The seventh law of competition is: In any given industry in which natural agents are necessary, the tendency toward the inequality of competition (monopoly) tends to vary directly with the scarcity of available like natural agents.

The influence of limited natural agents in promoting the growth of monopolies is a matter of the greatest importance. That the law is true, is evident upon slight investigation. For if some especial gift of Nature is a necessity to any industry, and those who are engaged in that industry can secure all the available gifts of Nature of that sort, there is no opportunity for new competitors to enter the field.

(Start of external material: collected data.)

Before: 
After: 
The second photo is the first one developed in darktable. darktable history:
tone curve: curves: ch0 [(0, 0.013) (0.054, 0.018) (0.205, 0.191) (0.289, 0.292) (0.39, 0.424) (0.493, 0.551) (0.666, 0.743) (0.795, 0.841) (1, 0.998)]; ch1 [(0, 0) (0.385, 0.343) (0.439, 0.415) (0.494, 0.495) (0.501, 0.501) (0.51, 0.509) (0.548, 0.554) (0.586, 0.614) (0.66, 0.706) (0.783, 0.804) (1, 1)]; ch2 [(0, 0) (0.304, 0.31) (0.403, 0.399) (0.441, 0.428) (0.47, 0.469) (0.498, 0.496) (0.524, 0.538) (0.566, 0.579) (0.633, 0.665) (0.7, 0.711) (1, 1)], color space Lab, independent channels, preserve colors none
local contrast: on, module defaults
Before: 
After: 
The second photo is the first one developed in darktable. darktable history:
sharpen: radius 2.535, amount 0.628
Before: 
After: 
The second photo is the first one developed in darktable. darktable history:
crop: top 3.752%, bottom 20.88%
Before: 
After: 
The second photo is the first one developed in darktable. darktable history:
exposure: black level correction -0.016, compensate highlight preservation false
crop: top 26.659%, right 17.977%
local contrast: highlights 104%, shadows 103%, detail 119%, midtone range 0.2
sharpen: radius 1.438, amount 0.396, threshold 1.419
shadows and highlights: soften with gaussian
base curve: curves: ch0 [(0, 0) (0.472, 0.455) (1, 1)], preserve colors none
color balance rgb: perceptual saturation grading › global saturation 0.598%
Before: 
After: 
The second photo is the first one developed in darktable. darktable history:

It is to be noted that in this seventh law we have used in apposition with the term monopoly, the term "inequality of competition" instead of "death of competition," as in the preceding laws. We are now in need of a definition of the term monopoly. Webster defines it as "the sole control over the sale of any line of goods"; Prof. Newcomb says "a monopoly is the ownership or command by one or a limited number of persons of some requisite of production which is not solely a product of human labor"; Sturtevant says "a monopoly is such a control of the supply of any desirable object as will enable the holder to determine its price without appeal to competition." To the first definition we object that it is both narrow and indefinite. The second seems to omit such important classes of monopolies as the combinations to limit competition; and Sturtevant's definition is unscientific in this: Hardly any monopoly exists whose holders can without limit determine the price of its product. If the price continues to rise, competition in some form will appear. Take, for example, the business of transporting goods from New York to San Francisco; if all the railway lines combine to form a monopoly, the competition of ocean steamers via Panama would eventually stop the rise in rates, if no other outside competition stopped it before. The owners of a rich mine have a real monopoly, though they cannot raise the price above a certain point without being undersold by the owners of poorer mines or those more remote from market. Consideration of these facts lead us to construct the following definition: A monopoly in any industry consists in the control of some advantage over existing or possible competitors by which greater profits can be secured than these competitors can make. For the law of monopolies we have: The degree of a monopoly depends upon the amount of advantage which is held over existing or possible competitors. When the advantage of the monopoly is so great that no other competitor will try to do business in competition with it, we may rightly say that competition is dead. The great share of the monopolies which are based on this seventh law of competition, those due to the control of natural agents, only restrict competition by the attainment of an advantage over their competitors, and do not destroy it.